[Data to examine Boundary: Start]
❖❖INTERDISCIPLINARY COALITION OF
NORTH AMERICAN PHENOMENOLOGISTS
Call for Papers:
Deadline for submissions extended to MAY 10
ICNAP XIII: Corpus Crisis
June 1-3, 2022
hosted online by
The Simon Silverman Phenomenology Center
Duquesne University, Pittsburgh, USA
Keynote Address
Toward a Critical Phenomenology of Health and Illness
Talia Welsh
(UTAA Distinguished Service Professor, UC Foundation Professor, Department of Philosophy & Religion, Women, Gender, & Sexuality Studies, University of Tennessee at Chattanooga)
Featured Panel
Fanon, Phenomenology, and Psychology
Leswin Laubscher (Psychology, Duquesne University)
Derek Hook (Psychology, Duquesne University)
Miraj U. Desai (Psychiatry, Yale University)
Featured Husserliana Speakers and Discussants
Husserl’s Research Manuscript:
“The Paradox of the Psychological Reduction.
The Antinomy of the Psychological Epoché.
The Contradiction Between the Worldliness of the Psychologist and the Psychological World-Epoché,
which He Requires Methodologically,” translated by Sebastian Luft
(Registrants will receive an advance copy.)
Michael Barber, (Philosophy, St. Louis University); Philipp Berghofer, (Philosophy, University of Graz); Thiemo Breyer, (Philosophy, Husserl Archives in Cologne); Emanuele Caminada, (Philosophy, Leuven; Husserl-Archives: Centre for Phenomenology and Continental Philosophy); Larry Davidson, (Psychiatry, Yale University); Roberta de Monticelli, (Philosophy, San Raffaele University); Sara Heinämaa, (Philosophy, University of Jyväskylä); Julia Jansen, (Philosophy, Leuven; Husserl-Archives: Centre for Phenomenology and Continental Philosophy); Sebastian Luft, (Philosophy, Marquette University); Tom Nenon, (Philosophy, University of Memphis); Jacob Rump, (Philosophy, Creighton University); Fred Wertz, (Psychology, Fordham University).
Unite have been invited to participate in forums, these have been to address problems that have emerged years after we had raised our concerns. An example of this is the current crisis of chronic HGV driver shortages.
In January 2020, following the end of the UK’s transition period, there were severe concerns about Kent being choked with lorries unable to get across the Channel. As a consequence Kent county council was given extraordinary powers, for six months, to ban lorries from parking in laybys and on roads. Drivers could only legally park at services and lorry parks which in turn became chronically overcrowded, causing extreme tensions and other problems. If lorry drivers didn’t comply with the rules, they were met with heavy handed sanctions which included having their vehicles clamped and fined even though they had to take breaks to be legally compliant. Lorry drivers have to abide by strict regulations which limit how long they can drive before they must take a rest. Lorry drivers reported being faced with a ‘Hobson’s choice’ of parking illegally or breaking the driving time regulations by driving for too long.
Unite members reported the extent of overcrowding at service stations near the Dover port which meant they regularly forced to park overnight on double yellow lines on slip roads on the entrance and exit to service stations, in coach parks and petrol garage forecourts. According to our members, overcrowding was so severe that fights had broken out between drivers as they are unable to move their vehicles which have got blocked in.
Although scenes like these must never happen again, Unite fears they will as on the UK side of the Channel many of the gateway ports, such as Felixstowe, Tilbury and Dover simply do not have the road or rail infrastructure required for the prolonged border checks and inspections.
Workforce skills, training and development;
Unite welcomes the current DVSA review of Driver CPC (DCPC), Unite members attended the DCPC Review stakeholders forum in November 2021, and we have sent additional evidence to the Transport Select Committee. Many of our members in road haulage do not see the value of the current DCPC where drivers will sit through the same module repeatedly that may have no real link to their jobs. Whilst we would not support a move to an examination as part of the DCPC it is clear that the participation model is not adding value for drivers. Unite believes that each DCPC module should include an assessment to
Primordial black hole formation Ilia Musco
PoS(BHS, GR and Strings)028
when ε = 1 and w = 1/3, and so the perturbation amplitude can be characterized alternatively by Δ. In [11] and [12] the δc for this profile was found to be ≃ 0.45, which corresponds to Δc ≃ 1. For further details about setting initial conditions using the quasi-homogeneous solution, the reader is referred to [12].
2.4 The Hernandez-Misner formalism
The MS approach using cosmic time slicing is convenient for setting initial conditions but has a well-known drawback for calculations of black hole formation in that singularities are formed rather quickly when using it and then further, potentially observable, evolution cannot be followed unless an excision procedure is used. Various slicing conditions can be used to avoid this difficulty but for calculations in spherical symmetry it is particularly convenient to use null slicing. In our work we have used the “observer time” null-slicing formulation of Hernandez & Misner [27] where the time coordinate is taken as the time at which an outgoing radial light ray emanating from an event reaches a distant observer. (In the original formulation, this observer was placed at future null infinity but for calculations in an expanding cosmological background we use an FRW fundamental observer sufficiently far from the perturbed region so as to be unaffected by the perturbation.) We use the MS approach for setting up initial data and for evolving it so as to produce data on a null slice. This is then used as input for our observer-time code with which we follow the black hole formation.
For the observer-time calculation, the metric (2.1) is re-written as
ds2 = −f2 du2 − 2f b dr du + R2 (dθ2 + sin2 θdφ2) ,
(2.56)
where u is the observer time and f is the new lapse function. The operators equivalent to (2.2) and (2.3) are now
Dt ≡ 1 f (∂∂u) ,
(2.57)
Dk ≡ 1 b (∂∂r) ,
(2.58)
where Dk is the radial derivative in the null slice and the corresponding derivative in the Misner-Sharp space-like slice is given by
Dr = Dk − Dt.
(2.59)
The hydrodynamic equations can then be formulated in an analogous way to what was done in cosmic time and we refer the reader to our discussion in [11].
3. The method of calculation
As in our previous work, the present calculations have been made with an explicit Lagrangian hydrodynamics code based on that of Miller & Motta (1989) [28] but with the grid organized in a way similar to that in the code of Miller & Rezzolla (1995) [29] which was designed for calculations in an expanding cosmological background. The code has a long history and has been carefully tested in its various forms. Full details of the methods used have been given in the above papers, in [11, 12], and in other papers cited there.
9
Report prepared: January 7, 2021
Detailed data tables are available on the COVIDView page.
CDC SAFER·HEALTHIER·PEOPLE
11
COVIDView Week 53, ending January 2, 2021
[Data to examine Boundary: End]
With no line omitted, copy all the data exactly.

• **Exercise result**
❖❖INTERDISCIPLINARY COALITION OF
NORTH AMERICAN PHENOMENOLOGISTS
Call for Papers:
Deadline for submissions extended to MAY 10
ICNAP XIII: Corpus Crisis
June 1-3, 2022
hosted online by
The Simon Silverman Phenomenology Center
Duquesne University, Pittsburgh, USA
Keynote Address
Toward a Critical Phenomenology of Health and Illness
Talia Welsh
(UTAA Distinguished Service Professor, UC Foundation Professor, Department of Philosophy & Religion, Women, Gender, & Sexuality Studies, University of Tennessee at Chattanooga)
Featured Panel
Fanon, Phenomenology, and Psychology
Leswin Laubscher (Psychology, Duquesne University)
Derek Hook (Psychology, Duquesne University)
Miraj U. Desai (Psychiatry, Yale University)
Featured Husserliana Speakers and Discussants
Husserl’s Research Manuscript:
“The Paradox of the Psychological Reduction.
The Antinomy of the Psychological Epoché.
The Contradiction Between the Worldliness of the Psychologist and the Psychological World-Epoché,
which He Requires Methodologically,” translated by Sebastian Luft
(Registrants will receive an advance copy.)
Michael Barber, (Philosophy, St. Louis University); Philipp Berghofer, (Philosophy, University of Graz); Thiemo Breyer, (Philosophy, Husserl Archives in Cologne); Emanuele Caminada, (Philosophy, Leuven; Husserl-Archives: Centre for Phenomenology and Continental Philosophy); Larry Davidson, (Psychiatry, Yale University); Roberta de Monticelli, (Philosophy, San Raffaele University); Sara Heinämaa, (Philosophy, University of Jyväskylä); Julia Jansen, (Philosophy, Leuven; Husserl-Archives: Centre for Phenomenology and Continental Philosophy); Sebastian Luft, (Philosophy, Marquette University); Tom Nenon, (Philosophy, University of Memphis); Jacob Rump, (Philosophy, Creighton University); Fred Wertz, (Psychology, Fordham University).
Unite have been invited to participate in forums, these have been to address problems that have emerged years after we had raised our concerns. An example of this is the current crisis of chronic HGV driver shortages.
In January 2020, following the end of the UK’s transition period, there were severe concerns about Kent being choked with lorries unable to get across the Channel. As a consequence Kent county council was given extraordinary powers, for six months, to ban lorries from parking in laybys and on roads. Drivers could only legally park at services and lorry parks which in turn became chronically overcrowded, causing extreme tensions and other problems. If lorry drivers didn’t comply with the rules, they were met with heavy handed sanctions which included having their vehicles clamped and fined even though they had to take breaks to be legally compliant. Lorry drivers have to abide by strict regulations which limit how long they can drive before they must take a rest. Lorry drivers reported being faced with a ‘Hobson’s choice’ of parking illegally or breaking the driving time regulations by driving for too long.
Unite members reported the extent of overcrowding at service stations near the Dover port which meant they regularly forced to park overnight on double yellow lines on slip roads on the entrance and exit to service stations, in coach parks and petrol garage forecourts. According to our members, overcrowding was so severe that fights had broken out between drivers as they are unable to move their vehicles which have got blocked in.
Although scenes like these must never happen again, Unite fears they will as on the UK side of the Channel many of the gateway ports, such as Felixstowe, Tilbury and Dover simply do not have the road or rail infrastructure required for the prolonged border checks and inspections.
Workforce skills, training and development;
Unite welcomes the current DVSA review of Driver CPC (DCPC), Unite members attended the DCPC Review stakeholders forum in November 2021, and we have sent additional evidence to the Transport Select Committee. Many of our members in road haulage do not see the value of the current DCPC where drivers will sit through the same module repeatedly that may have no real link to their jobs. Whilst we would not support a move to an examination as part of the DCPC it is clear that the participation model is not adding value for drivers. Unite believes that each DCPC module should include an assessment to
Primordial black hole formation Ilia Musco
PoS(BHS, GR and Strings)028
when ε = 1 and w = 1/3, and so the perturbation amplitude can be characterized alternatively by Δ. In [11] and [12] the δc for this profile was found to be ≃ 0.45, which corresponds to Δc ≃ 1. For further details about setting initial conditions using the quasi-homogeneous solution, the reader is referred to [12].
2.4 The Hernandez-Misner formalism
The MS approach using cosmic time slicing is convenient for setting initial conditions but has a well-known drawback for calculations of black hole formation in that singularities are formed rather quickly when using it and then further, potentially observable, evolution cannot be followed unless an excision procedure is used. Various slicing conditions can be used to avoid this difficulty but for calculations in spherical symmetry it is particularly convenient to use null slicing. In our work we have used the “observer time” null-slicing formulation of Hernandez & Misner [27] where the time coordinate is taken as the time at which an outgoing radial light ray emanating from an event reaches a distant observer. (In the original formulation, this observer was placed at future null infinity but for calculations in an expanding cosmological background we use an FRW fundamental observer sufficiently far from the perturbed region so as to be unaffected by the perturbation.) We use the MS approach for setting up initial data and for evolving it so as to produce data on a null slice. This is then used as input for our observer-time code with which we follow the black hole formation.
For the observer-time calculation, the metric (2.1) is re-written as
ds2 = −f2 du2 − 2f b dr du + R2 (dθ2 + sin2 θdφ2) ,
(2.56)
where u is the observer time and f is the new lapse function. The operators equivalent to (2.2) and (2.3) are now
Dt ≡ 1 f (∂∂u) ,
(2.57)
Dk ≡ 1 b (∂∂r) ,
(2.58)
where Dk is the radial derivative in the null slice and the corresponding derivative in the Misner-Sharp space-like slice is given by
Dr = Dk − Dt.
(2.59)
The hydrodynamic equations can then be formulated in an analogous way to what was done in cosmic time and we refer the reader to our discussion in [11].
3. The method of calculation
As in our previous work, the present calculations have been made with an explicit Lagrangian hydrodynamics code based on that of Miller & Motta (1989) [28] but with the grid organized in a way similar to that in the code of Miller & Rezzolla (1995) [29] which was designed for calculations in an expanding cosmological background. The code has a long history and has been carefully tested in its various forms. Full details of the methods used have been given in the above papers, in [11, 12], and in other papers cited there.
9
Report prepared: January 7, 2021
Detailed data tables are available on the COVIDView page.
CDC SAFER·HEALTHIER·PEOPLE
11
COVIDView Week 53, ending January 2, 2021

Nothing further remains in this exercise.